Zurich Financial, Switzerland’s largest insurer, offers liability coverage to companies testing ways to fight climate change by burying greenhouse gases underground, said Lindene Patton, chief climate product officer for the Zurich-based firm.
Capturing carbon dioxide from coal-burning power plants, pumping it underground and storing it there forever may be key to curbing the greenhouse gas linked to global warming. Insurers must calculate the risk that gases will seep from underground caverns, or react with water, potentially affecting another person’s assets, Patton said.
“Climate change is about the physical changes, but also about the way we change the structures of our economy to mitigate and adapt,” Patton said.
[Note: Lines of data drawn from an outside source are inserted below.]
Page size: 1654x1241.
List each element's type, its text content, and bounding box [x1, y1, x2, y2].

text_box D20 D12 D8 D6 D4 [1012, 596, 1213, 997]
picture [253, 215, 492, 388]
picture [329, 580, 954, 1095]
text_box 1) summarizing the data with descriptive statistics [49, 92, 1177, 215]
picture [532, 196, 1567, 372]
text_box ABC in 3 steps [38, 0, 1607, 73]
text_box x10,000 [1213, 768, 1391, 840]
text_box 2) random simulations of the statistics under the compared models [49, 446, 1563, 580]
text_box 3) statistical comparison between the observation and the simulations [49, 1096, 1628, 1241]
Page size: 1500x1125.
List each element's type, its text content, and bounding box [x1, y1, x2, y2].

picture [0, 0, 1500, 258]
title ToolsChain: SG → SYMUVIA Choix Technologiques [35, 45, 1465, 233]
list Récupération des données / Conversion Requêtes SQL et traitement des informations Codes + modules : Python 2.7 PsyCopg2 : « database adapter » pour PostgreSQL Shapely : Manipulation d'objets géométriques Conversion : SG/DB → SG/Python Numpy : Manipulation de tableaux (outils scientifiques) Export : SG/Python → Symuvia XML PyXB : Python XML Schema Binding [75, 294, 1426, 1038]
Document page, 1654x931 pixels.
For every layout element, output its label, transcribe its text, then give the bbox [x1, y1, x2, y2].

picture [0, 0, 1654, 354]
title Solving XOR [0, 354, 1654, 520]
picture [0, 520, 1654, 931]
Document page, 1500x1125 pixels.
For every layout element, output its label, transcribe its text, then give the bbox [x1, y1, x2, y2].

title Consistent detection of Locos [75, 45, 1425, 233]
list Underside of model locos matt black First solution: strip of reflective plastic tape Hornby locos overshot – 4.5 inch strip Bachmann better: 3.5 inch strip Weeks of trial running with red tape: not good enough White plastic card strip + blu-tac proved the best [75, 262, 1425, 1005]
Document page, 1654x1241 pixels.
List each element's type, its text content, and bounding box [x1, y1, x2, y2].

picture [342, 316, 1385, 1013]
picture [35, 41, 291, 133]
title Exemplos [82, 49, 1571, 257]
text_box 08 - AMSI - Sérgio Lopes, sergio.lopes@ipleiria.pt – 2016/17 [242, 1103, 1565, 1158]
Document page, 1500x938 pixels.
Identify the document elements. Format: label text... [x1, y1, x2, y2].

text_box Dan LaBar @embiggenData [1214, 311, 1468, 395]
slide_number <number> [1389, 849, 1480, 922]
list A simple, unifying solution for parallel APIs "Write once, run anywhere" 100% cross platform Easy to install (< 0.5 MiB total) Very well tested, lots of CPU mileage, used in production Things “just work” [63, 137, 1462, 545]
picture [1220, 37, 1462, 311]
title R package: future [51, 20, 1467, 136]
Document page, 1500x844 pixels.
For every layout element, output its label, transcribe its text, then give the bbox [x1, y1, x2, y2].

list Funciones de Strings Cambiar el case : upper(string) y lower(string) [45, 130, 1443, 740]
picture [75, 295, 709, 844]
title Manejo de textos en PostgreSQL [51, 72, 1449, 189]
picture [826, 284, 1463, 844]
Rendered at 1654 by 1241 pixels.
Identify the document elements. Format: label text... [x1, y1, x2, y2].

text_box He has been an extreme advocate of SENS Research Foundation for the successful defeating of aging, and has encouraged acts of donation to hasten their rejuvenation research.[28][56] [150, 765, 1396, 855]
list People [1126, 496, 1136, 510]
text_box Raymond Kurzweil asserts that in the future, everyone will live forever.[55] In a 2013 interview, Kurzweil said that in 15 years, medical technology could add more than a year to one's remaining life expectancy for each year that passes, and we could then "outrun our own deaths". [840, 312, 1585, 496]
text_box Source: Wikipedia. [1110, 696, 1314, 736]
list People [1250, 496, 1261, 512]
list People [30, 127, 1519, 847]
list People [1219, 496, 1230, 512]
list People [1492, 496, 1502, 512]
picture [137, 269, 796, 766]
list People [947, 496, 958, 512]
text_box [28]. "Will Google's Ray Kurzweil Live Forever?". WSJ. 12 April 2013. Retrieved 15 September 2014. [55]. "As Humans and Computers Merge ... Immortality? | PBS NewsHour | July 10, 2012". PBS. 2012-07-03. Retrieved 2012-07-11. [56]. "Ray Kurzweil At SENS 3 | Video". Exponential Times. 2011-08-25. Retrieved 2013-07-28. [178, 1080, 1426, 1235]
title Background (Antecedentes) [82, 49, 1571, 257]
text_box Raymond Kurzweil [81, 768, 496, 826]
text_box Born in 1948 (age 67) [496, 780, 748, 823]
Zurich also offers coverage to protect corporate officers against claims of mismanaging the risks of climate change, and for renewable energy projects that produce power from the sun and wind.
Tipping Points
For an added cost, Fireman’s Fund Insurance Co., a unit of Munich-based Allianz SE, offers home and business owners property coverage that lets them upgrade to more energy- efficient appliances and building materials after a loss. The policy option helps raise awareness among customers of the risks of climate change, said Scott Steinmetz, assistant vice president of corporate risk governance.
In a report last week, the Geneva Association described “tipping points” such as the collapse of the Greenland ice sheet, which could lead to a rise in sea level of up to 7 meters (23 feet) over a century. If the Greenland or West Antarctic ice sheets melted, “it is unlikely that they would grow back within any reasonable human timescale,” according to the report.
“Even a 2 degree temperature rise is likely to lead to more intense storms, some significant droughts and a largely unknown effect on sea level,” Lloyd’s Maynard said. “If we miss the target, we make the crossing of tipping points more likely, some of which can radically change the magnitude of the risk.”